De acordo com Fernando Costa Oliveira Magalhães, advogado de Adélio, a 3ª Vara  Federal de Juiz de Fora, na Zona da Mata mineira, negou 'por ora' o pedido de  perícia técnica, solicitado na última segunda-feira (10) no local. Caso tivesse sido aceito, dois peritos escolhidos pela Justiça fariam a análise de  sanidade mental de Adélio. No entanto, a negativa não impede que considerações preliminares de saúde sejam feitas por conta própria da defesa. Essas  análises, porém, não têm peso processual de uma perícia juridicamente autorizada.

Dessa forma, a defesa contratará e levará um médico à penitenciária federal de Campo Grande (MS) para uma avaliação do estado mental de Bispo. "Pode ser que o psiquiatra diga que ele está bem. Mas há chance, como acreditamos, de que o profissional identifique razões ou elementos duvidosos sobre a saúde mental do nosso cliente", afirmou Magalhães. Em caso de parecer positivo para insanidade, o documento será levado à Vara Federal como forma de recurso. 

Cartão internacional 

A defesa de Adélio, composta por uma equipe de quatro advogados, tenta diminuir a repercussão negativa causada pela descoberta de três cartões de  crédito - dois da Caixa Econômica Federal e um de crédito internacional, do Itaú - de posse do esfaqueador confesso, que estava desempregado. 

O cartão, descoberto após investigações da Polícia Federal, se une ao notebook novo encontrado na pensão onde Adélio se hospedou antes do crime, em Juiz de Fora - pousada que, segundo a PF, foi paga adiantadamente para período de 15 dias. 

Ainda segundo Magalhães, o novo elemento não modifica nada no processo.

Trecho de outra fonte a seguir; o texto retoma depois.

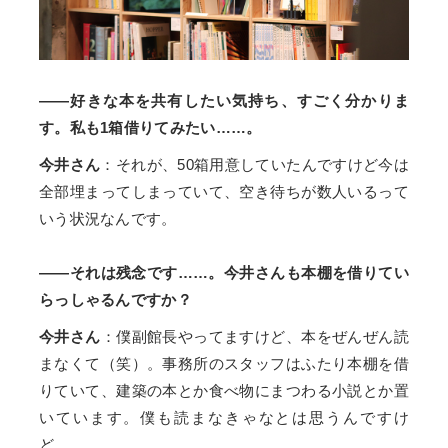
――好きな本を共有したい気持ち、すごく分かりま
す。私も1箱借りてみたい……。
今井さん
：それが、50箱用意していたんですけど今は
全部埋まってしまっていて、空き待ちが数人いるって
いう状況なんです。
――それは残念です……。今井さんも本棚を借りてい
らっしゃるんですか？
今井さん
：僕副館長やってますけど、本をぜんぜん読
まなくて（笑）。事務所のスタッフはふたり本棚を借
りていて、建築の本とか食べ物にまつわる小説とか置
いています。僕も読まなきゃなとは思うんですけ
ど……。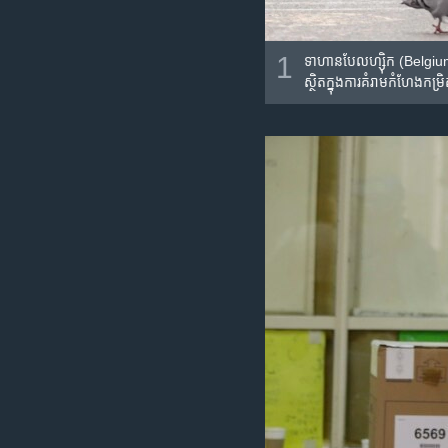
1
ទាហាន​បែលហ្ស៊ិក (Belgium) ដើ
ស្ថិត​ក្នុង​ការ​គំរាមកំហែង​កម្រិត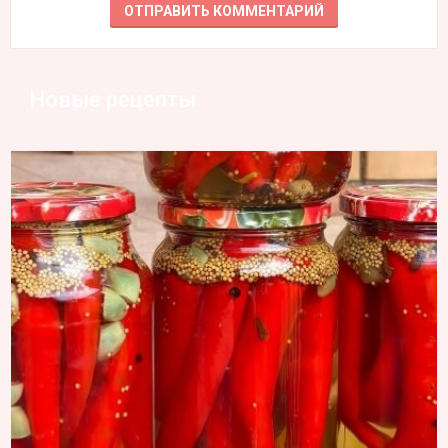
Новые рецепты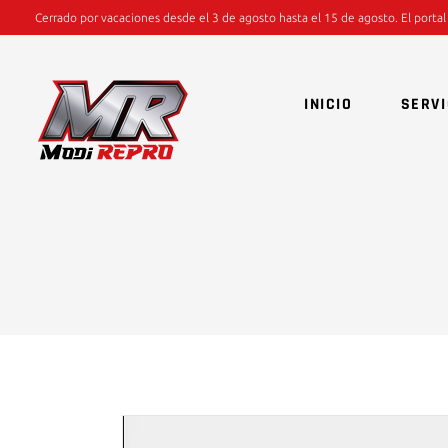
Cerrado por vacaciones desde el 3 de agosto hasta el 15 de agosto. El portal
INICIO
SERVI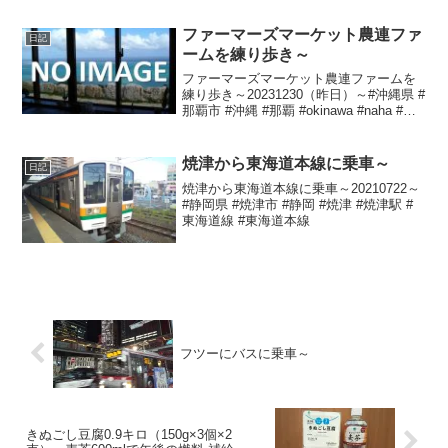
ボフランク #フランクフルト #おにぎり #
おむすび #麦茶 #むぎ茶
ファーマーズマーケット農連ファ
日記
ームを練り歩き～
ファーマーズマーケット農連ファームを
練り歩き～20231230（昨日）～#沖縄県 #
那覇市 #沖縄 #那覇 #okinawa #naha #の
うれんプラザ
焼津から東海道本線に乗車～
日記
焼津から東海道本線に乗車～20210722～
#静岡県 #焼津市 #静岡 #焼津 #焼津駅 #
東海道線 #東海道本線
フツーにバスに乗車～
きぬごし豆腐0.9キロ（150g×3個×2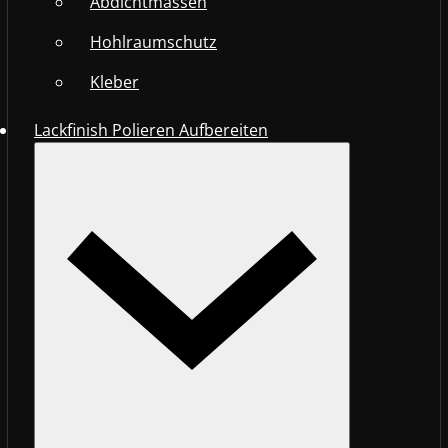
Abdichtmassen
Hohlraumschutz
Kleber
Lackfinish Polieren Aufbereiten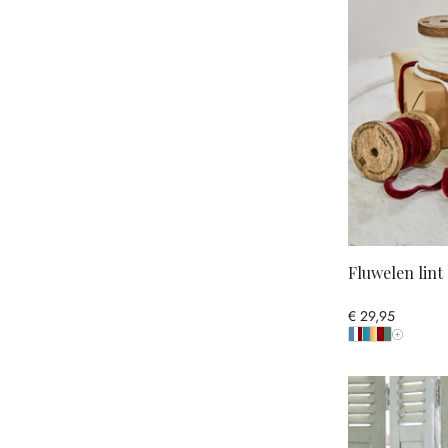
Fluwelen lint 
€ 29,95
Toon alle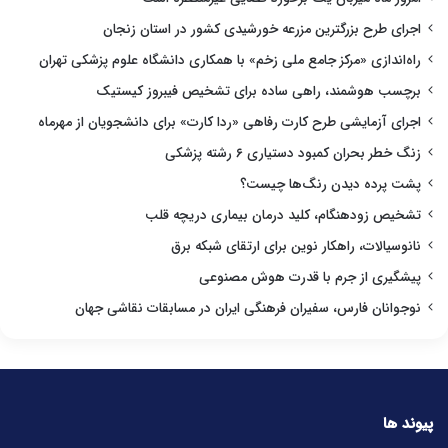
اجرای طرح بزرگترین مزرعه خورشیدی کشور در استان زنجان
راه‌اندازی «مرکز جامع ملی زخم» با همکاری دانشگاه علوم پزشکی تهران
برچسب هوشمند، راهی ساده برای تشخیص فیبروز کیستیک
اجرای آزمایشی طرح کارت رفاهی «ردا کارت» برای دانشجویان از مهرماه
زنگ خطر بحران کمبود دستیاری ۶ رشته پزشکی
پشت پرده دیدن رنگ‌ها چیست؟
تشخیص زودهنگام، کلید درمان بیماری دریچه قلب
نانوسیالات، راهکار نوین برای ارتقای شبکه برق
پیشگیری از جرم با قدرت هوش مصنوعی
نوجوانان فارس، سفیران فرهنگی ایران در مسابقات نقاشی جهان
پیوند ها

A única preocupação, ainda segundo ele, é que encontrassem um valor substancial em conta ou um depósito no exterior, situação que considera pouco provável. 

"Adélio acreditava que seria assassinado após matar o presidenciável. Não faria sentido alguém que pensa assim receber uma recompensa posterior. Ele, como disse em depoimento, queria salvar a nação matando alguém", afirmou.